After Shaw filed its motion, FTI sought to restore 20 monthly backup tapes in order to retrieve any relevant email communications. FTI successfully restored 14 backup tapes, but was unable to restore six backup tapes. FTI produced to Shaw 46 additional emails from the 14 backup tapes it restored that were not included in its prior production. The court examined the circumstances surrounding these missing emails and determined that sanctions against FTI were unwarranted.

The first question before the court was whether GenOn had breached its duty to preserve evidence. Shaw contended that the data held by FTI was within GenOn’s “possession, custody or control.”  The court determined that FTI had a duty to preserve evidence that pre-dated the issuance of the subpoena. The court examined both GenOn’s legal and practical control of FTI’s audit-related data.

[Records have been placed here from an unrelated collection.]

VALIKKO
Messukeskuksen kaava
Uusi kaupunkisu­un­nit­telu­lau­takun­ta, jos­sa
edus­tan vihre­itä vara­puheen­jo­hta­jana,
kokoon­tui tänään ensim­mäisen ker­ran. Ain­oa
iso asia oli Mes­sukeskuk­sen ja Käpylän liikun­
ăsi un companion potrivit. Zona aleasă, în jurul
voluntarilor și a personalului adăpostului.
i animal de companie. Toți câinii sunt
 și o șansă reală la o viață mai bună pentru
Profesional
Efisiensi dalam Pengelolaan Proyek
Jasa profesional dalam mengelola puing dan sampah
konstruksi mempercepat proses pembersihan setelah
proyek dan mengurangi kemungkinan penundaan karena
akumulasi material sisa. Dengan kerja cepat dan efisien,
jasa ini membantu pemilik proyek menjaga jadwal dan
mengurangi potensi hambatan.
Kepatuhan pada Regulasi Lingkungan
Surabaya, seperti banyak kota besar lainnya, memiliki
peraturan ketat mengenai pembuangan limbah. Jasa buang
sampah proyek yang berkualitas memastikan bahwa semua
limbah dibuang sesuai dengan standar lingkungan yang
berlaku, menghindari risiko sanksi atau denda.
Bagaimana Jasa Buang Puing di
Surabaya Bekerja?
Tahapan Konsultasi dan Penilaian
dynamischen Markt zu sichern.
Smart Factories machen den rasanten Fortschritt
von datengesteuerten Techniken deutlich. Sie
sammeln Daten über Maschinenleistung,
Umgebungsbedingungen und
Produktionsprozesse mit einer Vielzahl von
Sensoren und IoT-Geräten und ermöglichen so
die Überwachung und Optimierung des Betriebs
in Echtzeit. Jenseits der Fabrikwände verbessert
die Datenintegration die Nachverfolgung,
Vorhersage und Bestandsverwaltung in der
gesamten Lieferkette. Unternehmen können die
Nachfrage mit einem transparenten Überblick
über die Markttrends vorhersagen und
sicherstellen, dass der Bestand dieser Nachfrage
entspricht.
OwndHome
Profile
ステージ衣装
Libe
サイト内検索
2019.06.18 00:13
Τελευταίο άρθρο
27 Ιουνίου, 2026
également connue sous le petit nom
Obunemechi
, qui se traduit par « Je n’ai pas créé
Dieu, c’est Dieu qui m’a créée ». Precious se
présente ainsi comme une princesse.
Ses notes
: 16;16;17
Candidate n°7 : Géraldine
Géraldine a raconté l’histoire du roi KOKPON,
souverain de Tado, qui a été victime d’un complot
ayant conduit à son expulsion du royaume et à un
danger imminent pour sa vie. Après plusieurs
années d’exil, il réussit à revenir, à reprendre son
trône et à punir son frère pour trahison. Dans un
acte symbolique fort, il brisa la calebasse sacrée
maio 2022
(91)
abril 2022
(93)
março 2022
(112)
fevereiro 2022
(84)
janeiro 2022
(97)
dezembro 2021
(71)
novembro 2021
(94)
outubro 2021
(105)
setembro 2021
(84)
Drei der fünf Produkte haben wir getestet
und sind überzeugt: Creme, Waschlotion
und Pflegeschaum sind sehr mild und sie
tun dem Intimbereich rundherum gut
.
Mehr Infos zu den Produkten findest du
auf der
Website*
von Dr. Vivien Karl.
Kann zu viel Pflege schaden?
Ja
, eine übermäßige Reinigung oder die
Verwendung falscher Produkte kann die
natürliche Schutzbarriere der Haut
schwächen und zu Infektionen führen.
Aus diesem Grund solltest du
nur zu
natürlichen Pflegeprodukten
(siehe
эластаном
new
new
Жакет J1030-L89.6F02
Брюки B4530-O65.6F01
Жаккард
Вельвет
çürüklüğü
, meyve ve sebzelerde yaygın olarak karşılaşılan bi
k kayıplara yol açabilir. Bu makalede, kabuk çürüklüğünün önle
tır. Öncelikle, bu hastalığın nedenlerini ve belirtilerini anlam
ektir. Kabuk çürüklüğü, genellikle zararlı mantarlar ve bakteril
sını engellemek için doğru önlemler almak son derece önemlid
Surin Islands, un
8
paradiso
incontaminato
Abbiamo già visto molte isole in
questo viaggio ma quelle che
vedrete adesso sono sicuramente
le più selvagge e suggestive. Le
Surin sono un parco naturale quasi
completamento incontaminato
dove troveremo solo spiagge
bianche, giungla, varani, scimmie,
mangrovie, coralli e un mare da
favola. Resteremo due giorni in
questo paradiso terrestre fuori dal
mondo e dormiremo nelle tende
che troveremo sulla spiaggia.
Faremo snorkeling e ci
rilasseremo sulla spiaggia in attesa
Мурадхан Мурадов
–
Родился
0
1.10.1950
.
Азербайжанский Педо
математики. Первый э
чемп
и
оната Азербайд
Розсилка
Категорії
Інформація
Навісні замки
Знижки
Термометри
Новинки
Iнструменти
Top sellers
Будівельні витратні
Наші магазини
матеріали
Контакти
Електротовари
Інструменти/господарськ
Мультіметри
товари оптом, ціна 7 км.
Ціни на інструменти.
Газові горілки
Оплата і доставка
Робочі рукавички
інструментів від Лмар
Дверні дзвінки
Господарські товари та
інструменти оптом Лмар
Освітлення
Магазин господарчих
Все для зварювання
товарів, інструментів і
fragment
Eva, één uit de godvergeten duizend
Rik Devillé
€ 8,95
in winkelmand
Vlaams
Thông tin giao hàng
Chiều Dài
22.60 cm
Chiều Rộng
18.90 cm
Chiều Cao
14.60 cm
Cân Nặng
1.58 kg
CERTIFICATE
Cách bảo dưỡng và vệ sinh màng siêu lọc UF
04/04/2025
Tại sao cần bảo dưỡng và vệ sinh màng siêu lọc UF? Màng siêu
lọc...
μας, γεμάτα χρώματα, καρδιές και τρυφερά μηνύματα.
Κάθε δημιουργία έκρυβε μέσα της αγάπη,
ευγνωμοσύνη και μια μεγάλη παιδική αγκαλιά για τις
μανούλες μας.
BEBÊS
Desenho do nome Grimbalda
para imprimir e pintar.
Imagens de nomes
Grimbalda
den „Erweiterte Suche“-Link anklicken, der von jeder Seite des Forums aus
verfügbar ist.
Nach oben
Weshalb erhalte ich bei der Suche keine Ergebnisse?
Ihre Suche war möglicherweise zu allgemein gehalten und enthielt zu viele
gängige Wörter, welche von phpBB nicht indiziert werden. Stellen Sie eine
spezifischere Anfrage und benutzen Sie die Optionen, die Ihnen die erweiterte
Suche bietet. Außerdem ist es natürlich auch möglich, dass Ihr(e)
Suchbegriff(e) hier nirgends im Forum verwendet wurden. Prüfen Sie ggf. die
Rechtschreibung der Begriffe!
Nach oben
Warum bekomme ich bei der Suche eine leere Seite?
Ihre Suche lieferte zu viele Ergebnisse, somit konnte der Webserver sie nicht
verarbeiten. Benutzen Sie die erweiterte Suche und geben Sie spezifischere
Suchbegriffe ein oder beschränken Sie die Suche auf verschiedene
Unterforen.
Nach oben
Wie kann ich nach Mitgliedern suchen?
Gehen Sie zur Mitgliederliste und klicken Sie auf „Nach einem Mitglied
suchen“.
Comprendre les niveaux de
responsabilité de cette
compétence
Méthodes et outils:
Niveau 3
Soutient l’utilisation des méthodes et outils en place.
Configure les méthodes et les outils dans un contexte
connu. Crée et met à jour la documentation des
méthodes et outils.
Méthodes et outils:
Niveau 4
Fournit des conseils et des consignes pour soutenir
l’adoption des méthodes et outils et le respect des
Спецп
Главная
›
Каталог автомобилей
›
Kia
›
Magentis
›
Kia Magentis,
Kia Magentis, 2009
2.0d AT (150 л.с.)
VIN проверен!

With respect to a legal right to FTI’s audit-related data, the court could find no provision in the parties’ retention agreement establishing that FTI had an affirmative duty to produce on demand its audit materials to GenOn. However, based on the relationship between GenOn and FTI, the court determined that GenOn had the practical ability to control audit-related data within FTI's possession. The court found, "[i]n light of FTI's continuing relationship with GenOn, and its role as a litigation consultant, there seems to be little doubt that FTI would have complied with a timely request by GenOn to preserve its information." Based on that determination, the court held that once GenOn determined that there was a reasonable likelihood of litigation with Shaw, GenOn had a duty to ensure that FTI preserved its audit-related data. The court next had to consider whether the missing emails pulled from the backup tapes suggested that Shaw was prejudiced by FTI's inability to pull data from the other six backup tapes.

With respect to the backup tapes as a whole, the court noted, "[w]hile the automated backup process consequently is not perfect, the primary purpose of backing up FTI's data is, of course, to facilitate business continuity and disaster recovery, not to ensure that the data is preserved for litigation. Given these business purposes, FTI did not require that its backup process have zero defects." In looking at the nature of the missing emails that were recovered from 14 of the 20 backup tapes, the court concluded that it was unlikely that any substantive discussions concerning the audit were lost due to FTI's inability to restore the data from those six backup tapes. Shaw’s motion for sanctions was denied.

The GenOn case illustrates an important e-discovery principle. When a litigant determines that its duty to preserve has been triggered, it must consider whether potentially relevant electronic data is in the hands of any third parties. If so, the litigant needs to assess its legal ability to obtain that data from those third parties. The legal ability may arise by reason of agreement or statute. In some jurisdictions, including the Sixth Circuit, practical ability to control third party data must also be considered. Practical ability, as GenOn points out, will depend largely on the nature of the relationship between the litigant and the third party. Where the nature of the relationship evidences an ability to influence the third party to comply with requests for data, practical control is established. If legal or practical control over the data exists, the litigant then needs to include the third party in its litigation hold process. Had GenOn complied with its duty to preserve, FTI’s faulty backup system probably would never have been exposed, and GenOn could have avoided the expense and risk associated with defending against Shaw’s motion for sanctions.